Has your state set network adequacy standards for behavioral health services offered by Medicaid Managed Care plans yet? If not, now is the time to work with your state to develop strong standards. On July 1, federal regulations will require states to ensure that their Medicaid Managed Care plans provide specific network adequacy for their behavioral health services. Advocates should act now to ensure their states comply with the federal rules and use the best possible network adequacy standards for behavioral health.
The new network adequacy requirement stems from two recent federal rules. The modernized Medicaid Managed Care Final Rule, published in May 2016, requires states to adopt network adequacy requirements — including time and distance standards — for many services provided by managed care plans starting next month (although CMS has indicated it would not require strict adherence to the deadline). The Mental Health Parity Final Rule requires most Medicaid programs to ensure that the rules that apply to mental health and substance use disorder Medicaid benefits, including network adequacy, are not more restrictive than those that apply to medical and surgical benefits. Taken together, these regulations require states to adopt network adequacy rules that apply to Medicaid behavioral health benefits and to ensure the rules are comparable to those that apply to medical/surgical benefits.

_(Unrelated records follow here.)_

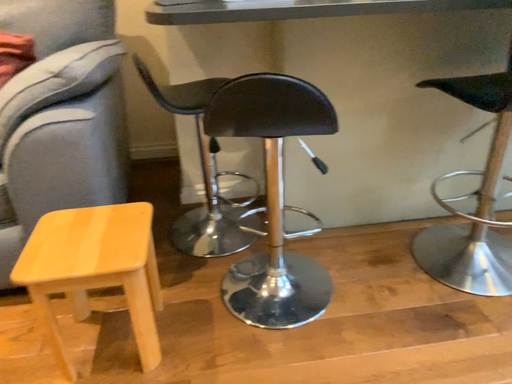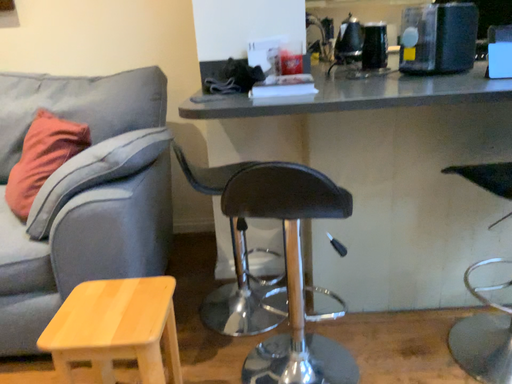
Question: Which way did the camera rotate in the video?

Choices:
 (A) rotated right
 (B) rotated left

Answer: (B)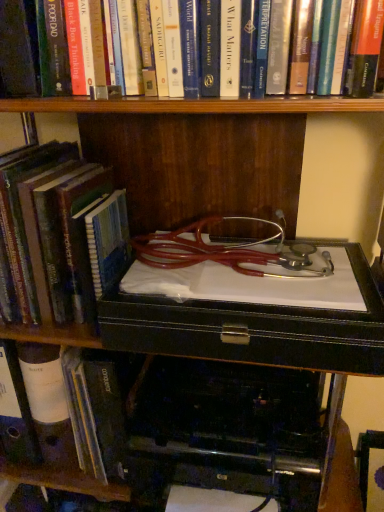
Question: From the image's perspective, is hardcover book at left, marked as the 2th book in a bottom-to-top arrangement, below hardcover book at left, which is the 1th book from bottom to top?

Choices:
 (A) no
 (B) yes

Answer: (A)

Question: Is the position of hardcover book at left, marked as the 2th book in a bottom-to-top arrangement, more distant than that of hardcover book at left, which is the 1th book from bottom to top?

Choices:
 (A) no
 (B) yes

Answer: (A)

Question: Considering the relative positions of hardcover book at left, marked as the 2th book in a bottom-to-top arrangement, and hardcover book at left, the 3th book viewed from the top, in the image provided, is hardcover book at left, marked as the 2th book in a bottom-to-top arrangement, to the left of hardcover book at left, the 3th book viewed from the top, from the viewer's perspective?

Choices:
 (A) no
 (B) yes

Answer: (A)

Question: Can you confirm if hardcover book at left, which is counted as the second book, starting from the top, is wider than hardcover book at left, which is the 1th book from bottom to top?

Choices:
 (A) yes
 (B) no

Answer: (B)

Question: Is the depth of hardcover book at left, marked as the 2th book in a bottom-to-top arrangement, less than that of hardcover book at left, which is the 1th book from bottom to top?

Choices:
 (A) yes
 (B) no

Answer: (A)

Question: Is hardcover book at left, which is counted as the second book, starting from the top, in contact with hardcover book at left, which is the 1th book from bottom to top?

Choices:
 (A) yes
 (B) no

Answer: (B)

Question: From a real-world perspective, is hardcover book at left, the 3th book viewed from the top, located beneath black plastic printer at lower center?

Choices:
 (A) yes
 (B) no

Answer: (B)

Question: Does hardcover book at left, which is the 1th book from bottom to top, lie behind black plastic printer at lower center?

Choices:
 (A) no
 (B) yes

Answer: (B)

Question: Is hardcover book at left, which is the 1th book from bottom to top, next to black plastic printer at lower center?

Choices:
 (A) yes
 (B) no

Answer: (B)

Question: From the image's perspective, is hardcover book at left, which is the 1th book from bottom to top, on top of black plastic printer at lower center?

Choices:
 (A) no
 (B) yes

Answer: (B)

Question: Is hardcover book at left, which is the 1th book from bottom to top, outside black plastic printer at lower center?

Choices:
 (A) no
 (B) yes

Answer: (B)

Question: Is hardcover book at left, which is the 1th book from bottom to top, positioned far away from black plastic printer at lower center?

Choices:
 (A) yes
 (B) no

Answer: (B)

Question: Is hardcover book at left, which is counted as the second book, starting from the top, wider than hardcover book at upper center, the 3th book from the bottom?

Choices:
 (A) yes
 (B) no

Answer: (A)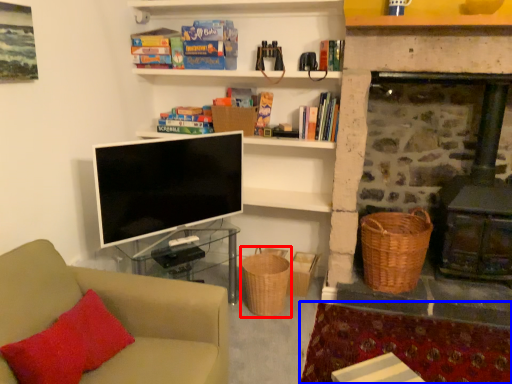
Question: Which of the following is the farthest to the observer, basket (highlighted by a red box) or plain (highlighted by a blue box)?

Choices:
 (A) basket
 (B) plain

Answer: (A)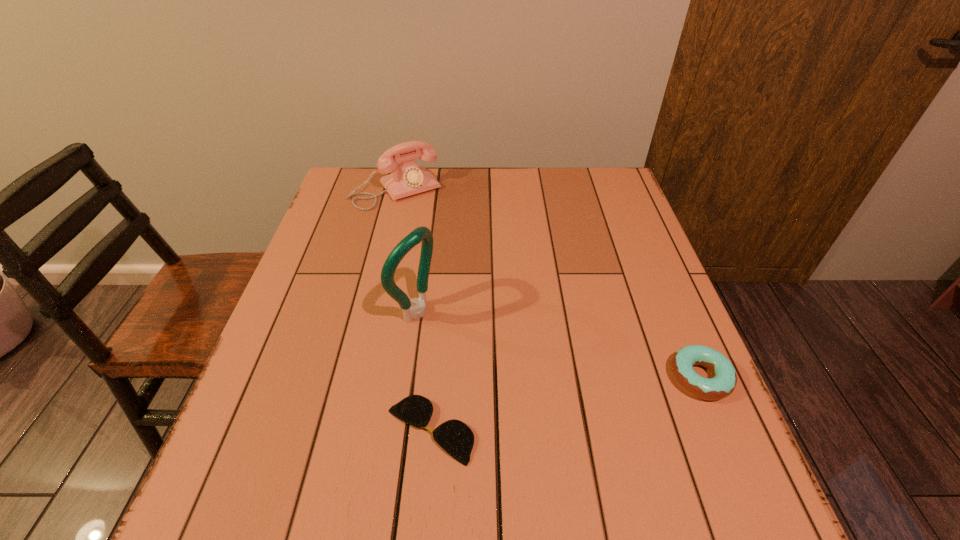
Find the location of `free point at the far edge`. free point at the far edge is located at coordinates (539, 178).

Locate an element on the screen. blank space at the near edge is located at coordinates (326, 440).

Locate an element on the screen. free space at the left edge is located at coordinates (366, 228).

Where is `free space at the right edge`? This screenshot has width=960, height=540. free space at the right edge is located at coordinates (602, 212).

This screenshot has height=540, width=960. In order to click on vacant space at the near left corner in this screenshot , I will do (x=268, y=429).

Where is `blank space at the far right corner of the desktop`? The height and width of the screenshot is (540, 960). blank space at the far right corner of the desktop is located at coordinates (606, 210).

In order to click on vacant space at the near right corner of the desktop in this screenshot , I will do `click(652, 461)`.

At what (x,y) coordinates should I click in order to perform the action: click on free space between the second shortest object and the shortest object. Please return your answer as a coordinate pair (x, y). Looking at the image, I should click on (564, 403).

The width and height of the screenshot is (960, 540). Identify the location of free spot between the second shortest object and the spectacles. (564, 403).

Find the location of a particular element. Image resolution: width=960 pixels, height=540 pixels. empty space between the spectacles and the doughnut is located at coordinates (564, 403).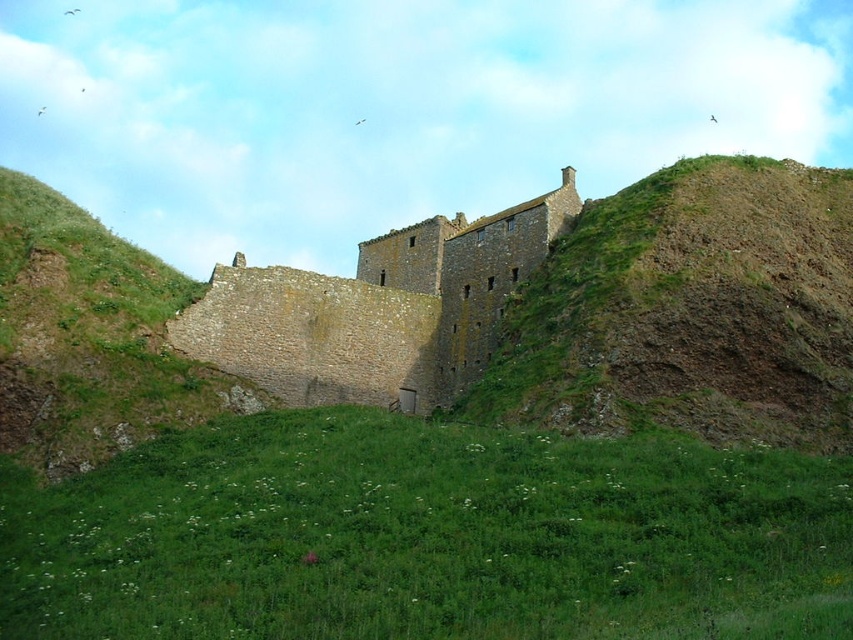
Does brown rocky hillside at upper right have a larger size compared to brown stone castle at center?

No.

Who is more forward, [680,381] or [245,356]?

Point [680,381]

Locate an element on the screen. This screenshot has height=640, width=853. brown rocky hillside at upper right is located at coordinates (689, 310).

Identify the location of brown rocky hillside at upper right. The image size is (853, 640). (689, 310).

Is green grassy field at center to the right of brown stone castle at center from the viewer's perspective?

Yes, green grassy field at center is to the right of brown stone castle at center.

Is point (532, 433) closer to viewer compared to point (169, 339)?

Yes, it is.

Who is more forward, (302, 600) or (316, 349)?

Point (302, 600) is in front.

Locate an element on the screen. This screenshot has height=640, width=853. green grassy field at center is located at coordinates (427, 536).

This screenshot has height=640, width=853. Describe the element at coordinates (427, 536) in the screenshot. I see `green grassy field at center` at that location.

Measure the distance between point (792, 532) and camera.

The distance of point (792, 532) from camera is 41.61 meters.

Identify the location of green grassy field at center. (427, 536).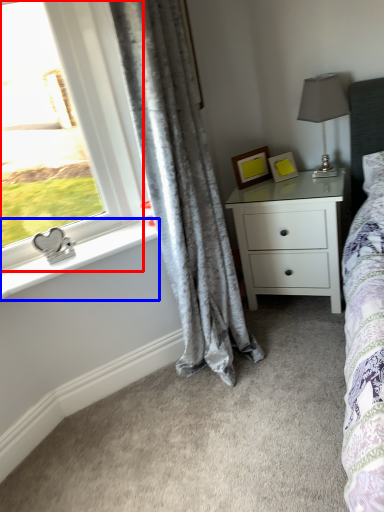
Question: Among these objects, which one is farthest to the camera, window (highlighted by a red box) or window sill (highlighted by a blue box)?

Choices:
 (A) window
 (B) window sill

Answer: (B)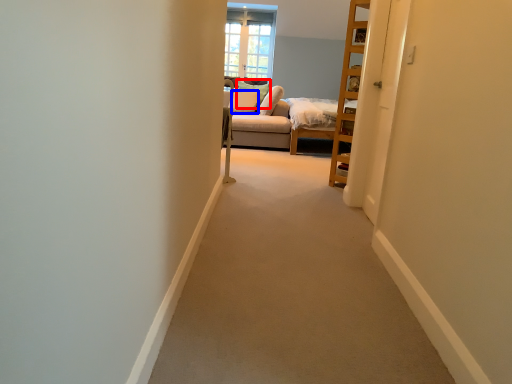
Question: Which of the following is the closest to the observer, pillow (highlighted by a red box) or pillow (highlighted by a blue box)?

Choices:
 (A) pillow
 (B) pillow

Answer: (B)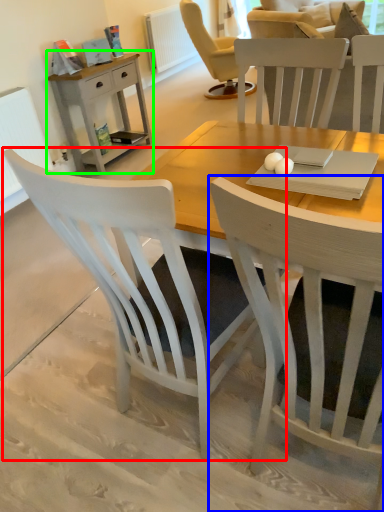
Question: Estimate the real-world distances between objects in this image. Which object is farther from chair (highlighted by a red box), chair (highlighted by a blue box) or nightstand (highlighted by a green box)?

Choices:
 (A) chair
 (B) nightstand

Answer: (B)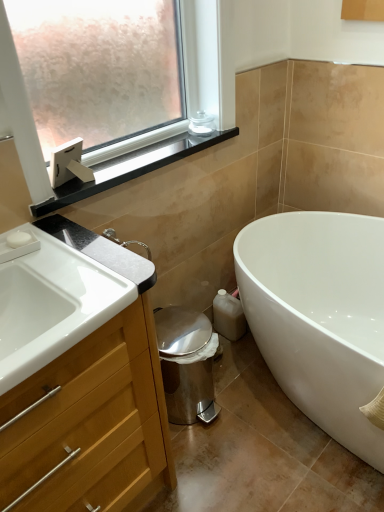
Question: Does white glossy bathtub at lower right come behind wooden cabinet at left?

Choices:
 (A) no
 (B) yes

Answer: (B)

Question: Is white glossy bathtub at lower right facing towards wooden cabinet at left?

Choices:
 (A) no
 (B) yes

Answer: (B)

Question: Does white glossy bathtub at lower right have a lesser height compared to wooden cabinet at left?

Choices:
 (A) no
 (B) yes

Answer: (B)

Question: From a real-world perspective, is white glossy bathtub at lower right positioned over wooden cabinet at left based on gravity?

Choices:
 (A) no
 (B) yes

Answer: (A)

Question: Is white glossy bathtub at lower right positioned with its back to wooden cabinet at left?

Choices:
 (A) yes
 (B) no

Answer: (B)

Question: In terms of height, does white matte soap at upper left look taller or shorter compared to white glossy bathtub at lower right?

Choices:
 (A) tall
 (B) short

Answer: (B)

Question: From a real-world perspective, relative to white glossy bathtub at lower right, is white matte soap at upper left vertically above or below?

Choices:
 (A) above
 (B) below

Answer: (A)

Question: Considering the positions of white matte soap at upper left and white glossy bathtub at lower right in the image, is white matte soap at upper left wider or thinner than white glossy bathtub at lower right?

Choices:
 (A) wide
 (B) thin

Answer: (B)

Question: Is point (19, 245) positioned closer to the camera than point (269, 265)?

Choices:
 (A) closer
 (B) farther

Answer: (A)

Question: Would you say white glossy sink at lower left is to the left or to the right of clear glass jar at upper center in the picture?

Choices:
 (A) right
 (B) left

Answer: (B)

Question: Considering the positions of point (13, 301) and point (213, 126), is point (13, 301) closer or farther from the camera than point (213, 126)?

Choices:
 (A) closer
 (B) farther

Answer: (A)

Question: Considering the positions of white glossy sink at lower left and clear glass jar at upper center in the image, is white glossy sink at lower left bigger or smaller than clear glass jar at upper center?

Choices:
 (A) big
 (B) small

Answer: (A)

Question: In terms of height, does white glossy sink at lower left look taller or shorter compared to clear glass jar at upper center?

Choices:
 (A) short
 (B) tall

Answer: (B)

Question: Is wooden cabinet at left inside or outside of white glossy bathtub at lower right?

Choices:
 (A) outside
 (B) inside

Answer: (A)

Question: Looking at the image, does wooden cabinet at left seem bigger or smaller compared to white glossy bathtub at lower right?

Choices:
 (A) big
 (B) small

Answer: (B)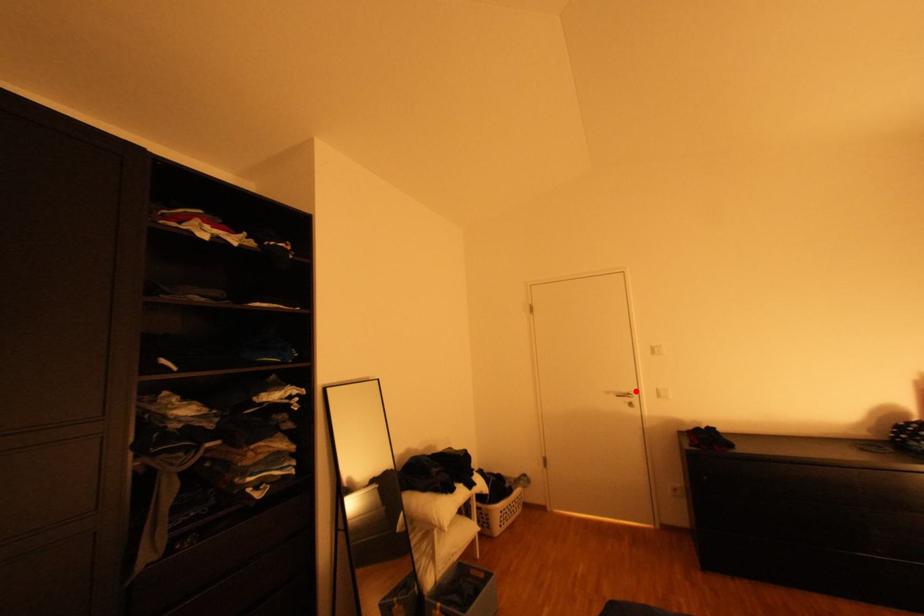
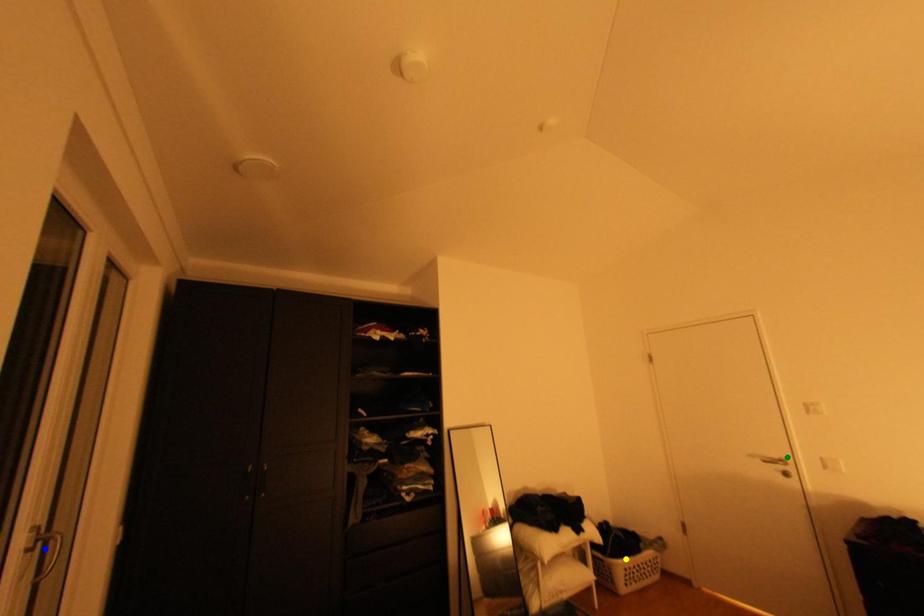
Question: I am providing you with two images of the same scene from different viewpoints. A red point is marked on the first image. You are given multiple points on the second image. Which spot in image 2 lines up with the point in image 1?

Choices:
 (A) blue point
 (B) green point
 (C) yellow point

Answer: (B)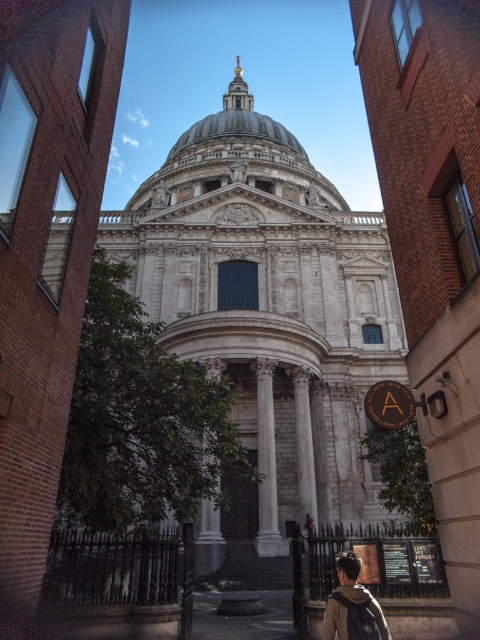
You are a photographer standing at the base of the white marble church at center. You want to take a photo that includes both the church and the dark brown leather backpack at lower right in the frame. Based on their positions, will the backpack appear smaller or larger in the photo compared to the church?

The white marble church at center is above dark brown leather backpack at lower right, so the backpack will appear smaller in the photo compared to the church because it is positioned farther away from the camera.

You are standing at the entrance of the white marble church at center. If you walk straight ahead, will you eventually see the golden cross on top of the dome?

Yes, the white marble church at center is located at point [267,316], which is directly in front of you, so walking straight ahead will lead you towards the dome and its golden cross.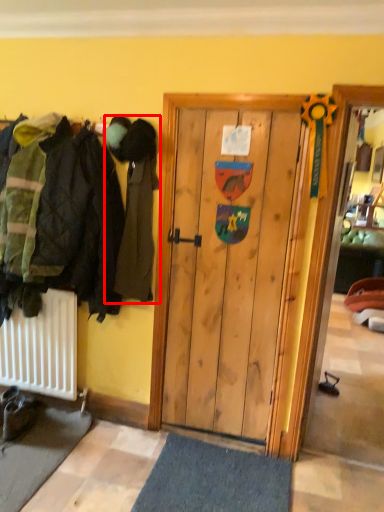
Question: Observing the image, what is the correct spatial positioning of person (annotated by the red box) in reference to footwear?

Choices:
 (A) left
 (B) right

Answer: (B)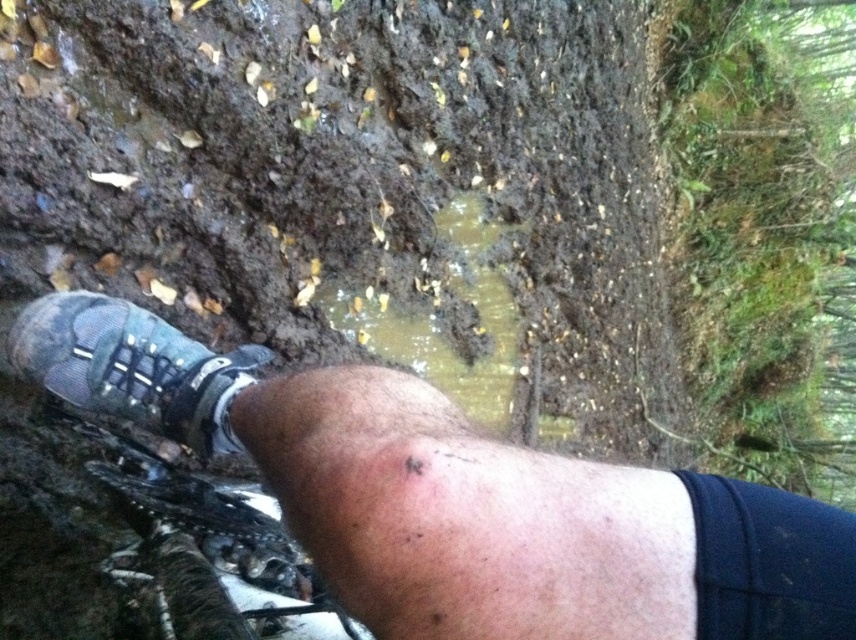
Question: Can you confirm if textured gray shoe at lower left is smaller than matte mesh shoe at lower left?

Choices:
 (A) yes
 (B) no

Answer: (B)

Question: Among these objects, which one is farthest from the camera?

Choices:
 (A) matte mesh shoe at lower left
 (B) textured gray shoe at lower left

Answer: (A)

Question: Which point is farther to the camera?

Choices:
 (A) textured gray shoe at lower left
 (B) matte mesh shoe at lower left

Answer: (B)

Question: Is textured gray shoe at lower left wider than matte mesh shoe at lower left?

Choices:
 (A) no
 (B) yes

Answer: (B)

Question: Can you confirm if textured gray shoe at lower left is positioned above matte mesh shoe at lower left?

Choices:
 (A) yes
 (B) no

Answer: (B)

Question: Which object is farther from the camera taking this photo?

Choices:
 (A) matte mesh shoe at lower left
 (B) textured gray shoe at lower left

Answer: (A)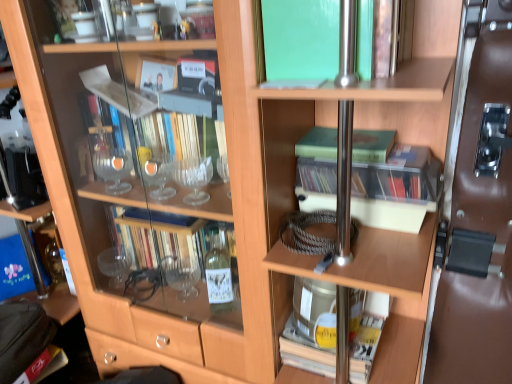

The Medicaid Act has long required plans to ensure that all covered services are available and accessible to enrollees. Under Medicaid regulations, if a plan cannot provide adequate access to a needed service in its network, it must allow an enrollee to access the service from an out-of-network provider.
Maintaining network adequacy standards is key to insuring timely and appropriate access to behavioral health services. Twenty percent of individuals with mental illness rely on Medicaid for their insurance, including twenty-six percent of those with serious mental illness. Inadequate access to behavioral health services has both economic and health related consequences. The economic impact of inadequate access stems from both the cost of treating increasingly more complex health issues and the loss of productivity from unemployment. Untreated mental illness is one of the leading causes of mortality worldwide and linked to higher risks of developing cardiovascular disease, respiratory disease, and other chronic diseases. This is in addition to the physical and mental burden of mental illness itself. Network adequacy standards help address delays in treatment and barriers to can lead to higher instances of morbidity and mortality, a rise in co-morbid physical and psychological conditions, productivity loss, and a lower quality of life.
Starting July 1, states will have to establish time and distance standards for various services provided by Medicaid plans, including behavioral health services. States should be developing and implementing these standards now. For example, starting in July, a new California law will require Medi-Cal plans to provide access to outpatient mental health and substance use disorder within a maximum travel time of 30 minutes or 15 miles in urban areas, or 90 minutes or 30 miles in rural areas. Similarly, Florida Medicaid requires in its contract that plans ensure access to behavioral health providers, including psychiatrists, other licensed practitioners, and licensed substance use treatment centers within 30 minutes travel time or 20 miles in urban counties, and within 60 minutes travel time or 45 miles in rural counties.
While states must set time and distance standards for Medicaid plans, we recommend that they also use other methods to monitor network adequacy for their behavioral health services. For example, the new California law also sets waiting times for appointments for various service types, including a requirement that plans provide access to most outpatient mental health and substance use disorder treatment services within 10 business days. Florida’s contract requires plans to maintain a ratio of 1:1,500 adult psychiatrists to adult enrollees, 1:1,500 other licensed practitioners to enrollees, and two substance use treatment centers per county.
As the time for compliance draws nearer, advocates should work with their states to ensure that they are adopting robust network adequacy measures and regularly monitoring plans’ compliance.